Sir Peter added: "We need a different approach."

GMP's response to the problem has been to set up a special team of detectives, dedicated to tracking down and returning missing people.

Protecting Vulnerable People

BBC News was given exclusive access to the Protecting Vulnerable People team.

During three days with them, we found that most of their time, both at HQ and on the ground, was spent trying to find "Repeat Missing" young people.

One girl, a 15-year-old, was missing for the 49th time this year. Several detectives spent many hours searching for her in city centre hotels, on the streets and at addresses across the city.

Eventually she returned to the care home where she lives of her own accord, oblivious to the fact that her case had cost the police here an estimated £70,000 since January.

The problem is not limited to Manchester; it is a challenge for police forces across the UK.

Sir Peter's comments on what he called an "unsustainable" situation feed into the debate started by the head of the new Police Chiefs Council, Sara Thornton, who said that the public should no longer expect to see a police officer following crimes such as burglary, and encouraging a "conversation with the public" over priorities.

'Cancelled appointments'

Referring to the workload placed on police as they tracked down missing people, Sir Peter said: "Every single day, sergeants and inspectors have to make hard decisions about what they are going to do, and missing children will always be top of the priority list.

"That means there will be other calls that we can't attend to, where we try to deal with them on the phone and where, perhaps appointments get cancelled, where crimes are put off to be investigated on another day."

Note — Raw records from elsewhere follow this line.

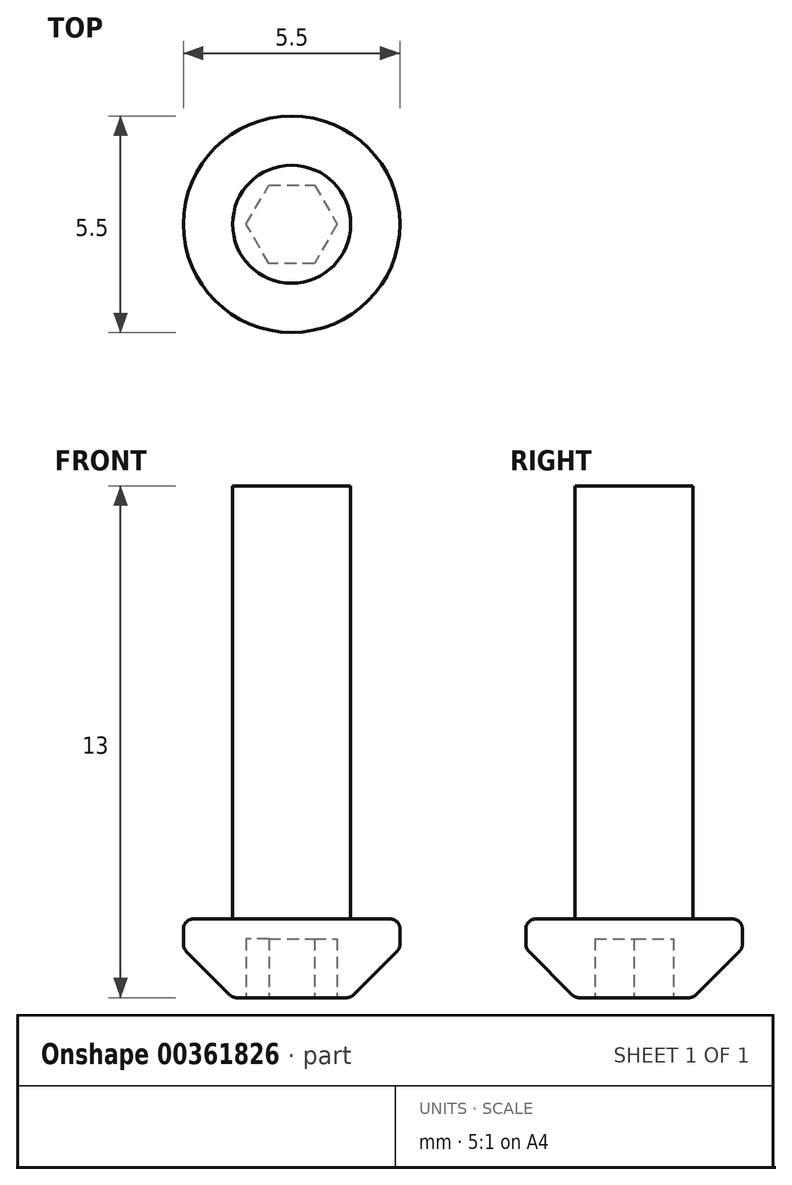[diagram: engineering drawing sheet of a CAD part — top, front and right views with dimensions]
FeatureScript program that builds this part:
annotation { "Feature Type Name" : "Feature", "Feature Type Description" : "" }
export const myFeature = defineFeature(function(context is Context, id is Id, definition is map)
    precondition{}
    {
        {
            assignVariable(context, id + "F0", {"name" : "ShaftLength", "anyValue" : 10});
        }
        {
            var Q0;
            Q0=qCreatedBy(makeId("Top.planeOp"),FACE);
            var sketch = newSketch(context, id + "F1", { "sketchPlane" : qUnion([Q0])});
            skCircle(sketch, "E0", {"center": v(0, 0) * mm, "radius": 2.75 * mm});
            skCircle(sketch, "E1.cCircle", {"center": v(0, 0) * mm, "radius": 1 * mm, "construction": true});
            skLineSegment(sketch, "E1.0", {"start": v(-1.15, 0) * mm, "end": v(-0.58, 1) * mm});
            skLineSegment(sketch, "E1.1", {"start": v(-0.58, 1) * mm, "end": v(0.58, 1) * mm});
            skLineSegment(sketch, "E1.2", {"start": v(0.58, 1) * mm, "end": v(1.15, 0) * mm});
            skLineSegment(sketch, "E1.3", {"start": v(1.15, 0) * mm, "end": v(0.58, -1) * mm});
            skLineSegment(sketch, "E1.4", {"start": v(0.58, -1) * mm, "end": v(-0.58, -1) * mm});
            skLineSegment(sketch, "E1.5", {"start": v(-0.58, -1) * mm, "end": v(-1.15, 0) * mm});
            skPoint(sketch, "E1.0.midPoint", {"position": v(-0.87, 0.5) * mm});
            skCircle(sketch, "E2", {"center": v(0, 0) * mm, "radius": 1.5 * mm});
            skSolve(sketch);
        }
        {
            var Q0;
            Q0=makeQuery(id+"F1.imprint","IMPRINT",FACE,{"disambiguationData":[TD([[makeQuery(id+"F1.imprint","IMPRINT",EDGE,{"derivedFrom":sQuery(id+"F1.wireOp",EDGE,"E0")}),1.0]])]});
            var Q1;
            Q1=makeQuery(id+"F1.imprint","IMPRINT",FACE,{"disambiguationData":[TD([[makeQuery(id+"F1.imprint","IMPRINT",EDGE,{"derivedFrom":sQuery(id+"F1.wireOp",EDGE,"E1.0")}),1.0]])]});
            extrude(context, id + "F2", {"entities" : qUnion([Q0, Q1]), "depth" : 2 * mm, "offsetDistance" : 25 * mm});
        }
        {
            var Q0;
            {var subQ0=sQuery(id+"F1.wireOp",EDGE,"E1.5");var subQ1=sQuery(id+"F1.wireOp",EDGE,"E1.4");var subQ2=makeQuery(id+"F1.imprint","INTERSECT",VERTEX,{"derivedFrom":[subQ1,subQ0]});Q0=makeQuery(id+"F1.imprint","IMPRINT",FACE,{"disambiguationData":[TD([[makeQuery(id+"F1.imprint","IMPRINT",EDGE,{"disambiguationData":[TD([[subQ2,1.0]])],"derivedFrom":subQ1}),-1.0]])]});}
            var Q1;
            {var subQ0=sQuery(id+"F1.wireOp",EDGE,"E1.4");var subQ1=sQuery(id+"F1.wireOp",EDGE,"E1.3");var subQ2=makeQuery(id+"F1.imprint","INTERSECT",VERTEX,{"derivedFrom":[subQ1,subQ0]});Q1=makeQuery(id+"F1.imprint","IMPRINT",FACE,{"disambiguationData":[TD([[makeQuery(id+"F1.imprint","IMPRINT",EDGE,{"disambiguationData":[TD([[subQ2,1.0]])],"derivedFrom":subQ1}),-1.0]])]});}
            var Q2;
            {var subQ0=sQuery(id+"F1.wireOp",EDGE,"E1.5");var subQ1=sQuery(id+"F1.wireOp",EDGE,"E1.0");var subQ2=makeQuery(id+"F1.imprint","INTERSECT",VERTEX,{"derivedFrom":[subQ1,subQ0]});Q2=makeQuery(id+"F1.imprint","IMPRINT",FACE,{"disambiguationData":[TD([[makeQuery(id+"F1.imprint","IMPRINT",EDGE,{"disambiguationData":[TD([[subQ2,-1.0]])],"derivedFrom":subQ1}),-1.0]])]});}
            var Q3;
            {var subQ0=sQuery(id+"F1.wireOp",EDGE,"E2");var subQ4=makeQuery(id+"F1.imprint","INTERSECT",VERTEX,{"derivedFrom":[sQuery(id+"F1.wireOp",EDGE,"E1.1"),subQ0]});Q3=makeQuery(id+"F1.imprint","IMPRINT",FACE,{"disambiguationData":[TD([[makeQuery(id+"F1.imprint","IMPRINT",EDGE,{"disambiguationData":[TD([[subQ4,1.0]])],"derivedFrom":subQ0}),1.0]])]});}
            var Q4;
            {var subQ0=sQuery(id+"F1.wireOp",EDGE,"E1.1");var subQ1=sQuery(id+"F1.wireOp",EDGE,"E1.0");var subQ2=makeQuery(id+"F1.imprint","INTERSECT",VERTEX,{"derivedFrom":[subQ1,subQ0]});Q4=makeQuery(id+"F1.imprint","IMPRINT",FACE,{"disambiguationData":[TD([[makeQuery(id+"F1.imprint","IMPRINT",EDGE,{"disambiguationData":[TD([[subQ2,1.0]])],"derivedFrom":subQ1}),-1.0]])]});}
            var Q5;
            {var subQ0=sQuery(id+"F1.wireOp",EDGE,"E1.2");var subQ1=sQuery(id+"F1.wireOp",EDGE,"E1.1");var subQ2=makeQuery(id+"F1.imprint","INTERSECT",VERTEX,{"derivedFrom":[subQ1,subQ0]});Q5=makeQuery(id+"F1.imprint","IMPRINT",FACE,{"disambiguationData":[TD([[makeQuery(id+"F1.imprint","IMPRINT",EDGE,{"disambiguationData":[TD([[subQ2,1.0]])],"derivedFrom":subQ1}),-1.0]])]});}
            var Q6;
            {var subQ0=sQuery(id+"F1.wireOp",EDGE,"E1.3");var subQ1=sQuery(id+"F1.wireOp",EDGE,"E1.2");var subQ2=makeQuery(id+"F1.imprint","INTERSECT",VERTEX,{"derivedFrom":[subQ1,subQ0]});Q6=makeQuery(id+"F1.imprint","IMPRINT",FACE,{"disambiguationData":[TD([[makeQuery(id+"F1.imprint","IMPRINT",EDGE,{"disambiguationData":[TD([[subQ2,1.0]])],"derivedFrom":subQ1}),-1.0]])]});}
            extrude(context, id + "F3", {"entities" : qUnion([Q0, Q1, Q2, Q3, Q4, Q5, Q6]), "operationType" : NewBodyOperationType.ADD, "depth" : 2 * mm, "offsetDistance" : 25 * mm, "hasSecondDirection" : true, "secondDirectionOppositeDirection" : false, "secondDirectionDepth" : 1.5 * mm});
        }
        {
            var Q0;
            {var subQ0=sQuery(id+"F1.wireOp",EDGE,"E2");var subQ4=makeQuery(id+"F1.imprint","INTERSECT",VERTEX,{"derivedFrom":[sQuery(id+"F1.wireOp",EDGE,"E1.1"),subQ0]});Q0=makeQuery(id+"F1.imprint","IMPRINT",FACE,{"disambiguationData":[TD([[makeQuery(id+"F1.imprint","IMPRINT",EDGE,{"disambiguationData":[TD([[subQ4,1.0]])],"derivedFrom":subQ0}),1.0]])]});}
            var Q1;
            Q1=makeQuery(id+"F1.imprint","IMPRINT",FACE,{"disambiguationData":[TD([[makeQuery(id+"F1.imprint","IMPRINT",EDGE,{"derivedFrom":sQuery(id+"F1.wireOp",EDGE,"E1.0")}),-1.0]])]});
            extrude(context, id + "F4", {"entities" : qUnion([Q0, Q1]), "operationType" : NewBodyOperationType.ADD, "depth" : (getVariable(context, 'ShaftLength') + 3) * mm, "offsetDistance" : 25 * mm, "hasSecondDirection" : true, "secondDirectionOppositeDirection" : false, "secondDirectionDepth" : 2 * mm});
        }
        {
            var Q0;
            Q0=makeQuery(id+"F2.opExtrude","CAP_EDGE",EDGE,{"disambiguationData":[OSD([sQuery(id+"F1.wireOp",EDGE,"E0")])],"isStart":true});
            chamfer(context, id + "F5", {"entities" : qUnion([Q0]), "chamferType" : ChamferType.TWO_OFFSETS, "width1" : 1.25 * mm, "oppositeDirection" : false, "width2" : 1.25 * mm, "tangentPropagation" : true});
        }
        {
            var Q0;
            Q0=makeQuery(id+"F2.opExtrude","CAP_EDGE",EDGE,{"disambiguationData":[OSD([sQuery(id+"F1.wireOp",EDGE,"E0")])],"isStart":false});
            var Q1;
            Q1=makeQuery(id+"F4.opExtrude","CAP_EDGE",EDGE,{"disambiguationData":[OSD([sQuery(id+"F1.wireOp",EDGE,"E2")])],"isStart":true});
            var Q2;
            {var subQ0=sQuery(id+"F1.wireOp",EDGE,"E0");Q2=makeQuery(id+"F5.opChamfer","BLEND_EDGE",EDGE,{"blendedFrom":[makeQuery(id+"F2.opExtrude","CAP_EDGE",EDGE,{"disambiguationData":[OSD([subQ0])],"isStart":true}),makeQuery(id+"F2.opExtrude","CAP_FACE",FACE,{"disambiguationData":[OSD([subQ0,sQuery(id+"F1.wireOp",EDGE,"E1.0"),sQuery(id+"F1.wireOp",EDGE,"E1.1"),sQuery(id+"F1.wireOp",EDGE,"E1.2"),sQuery(id+"F1.wireOp",EDGE,"E1.3"),sQuery(id+"F1.wireOp",EDGE,"E1.4"),sQuery(id+"F1.wireOp",EDGE,"E1.5")])],"isStart":true})],"blendedInto":[makeQuery(id+"F2.opExtrude","CAP_FACE",FACE,{"disambiguationData":[OSD([subQ0,sQuery(id+"F1.wireOp",EDGE,"E1.0"),sQuery(id+"F1.wireOp",EDGE,"E1.1"),sQuery(id+"F1.wireOp",EDGE,"E1.2"),sQuery(id+"F1.wireOp",EDGE,"E1.3"),sQuery(id+"F1.wireOp",EDGE,"E1.4"),sQuery(id+"F1.wireOp",EDGE,"E1.5")])],"isStart":true})]});}
            var Q3;
            {var subQ0=sQuery(id+"F1.wireOp",EDGE,"E0");Q3=makeQuery(id+"F5.opChamfer","BLEND_EDGE",EDGE,{"blendedFrom":[makeQuery(id+"F2.opExtrude","CAP_EDGE",EDGE,{"disambiguationData":[OSD([subQ0])],"isStart":true}),makeQuery(id+"F2.opExtrude","SWEPT_FACE",FACE,{"disambiguationData":[OSD([subQ0])]})],"blendedInto":[makeQuery(id+"F2.opExtrude","SWEPT_FACE",FACE,{"disambiguationData":[OSD([subQ0])]})]});}
            fillet(context, id + "F6", {"entities" : qUnion([Q0, Q1, Q2, Q3]), "radius" : .25 * mm, "tangentPropagation" : true, "allowEdgeOverflow" : false});
        }
    });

But central to his point is the suggestion that young, vulnerable people may be better dealt with by social workers, rather than police officers.

"When you have somebody who constantly goes missing, it is not really for me a police issue. It is really, absolutely, a social work issue," he said.

Image caption Police chiefs argue other work is comprised by missing person investigations

He added: "There are other professionals who are really better trained to deal with this. And that is really part of the discussion we have to have with other agencies."

'Last line of defence'

Some of those other agencies agree that early intervention by other professionals may be more beneficial for the young people concerned, and more cost-effective too.

Paul Maher, of the Children's Society, said: "Crisis intervention by the police is more costly. The early prevention that we do raises awareness. We can engage with young people so they can, at an early age, understand the risk that they are putting themselves in when they go running away."

However, Andrew Christie from the Association of Directors of Children's Services says it's important agencies work together.

"Young people who go missing have usually entered care as teenagers and have very complex needs and behaviours which we are trying to change. It requires the help of all agencies, including the police, to change these behaviours, and to recover the young people who have gone missing, sometimes several times.

"While we do recognise the additional burdens facing the police service, they do share a legal safeguarding duty and in return it needs to be recognised that our members are facing similar pressures."

The Minister for Preventing Abuse and Exploitation, Karen Bradley, said they expect all agencies, including the police, to work together to identify and protect missing young people.

"We are working with other departments to reduce unnecessary demands on policing to ensure officers do not have to pick up the pieces when other public services fail to deliver."

For now, many police forces find themselves, at times, the last and only line of defence in protecting vulnerable young runaways.

And for those at the sharp end, like PC Helen Boyle of GMP's Protecting Vulnerable People unit, there is no doubting the importance of the work they do.

"If we take our eye off the ball, the bottom line is that these children could be killed. It is as simple as that. They could die because they end up putting themselves in positions that they can't get out of," she said.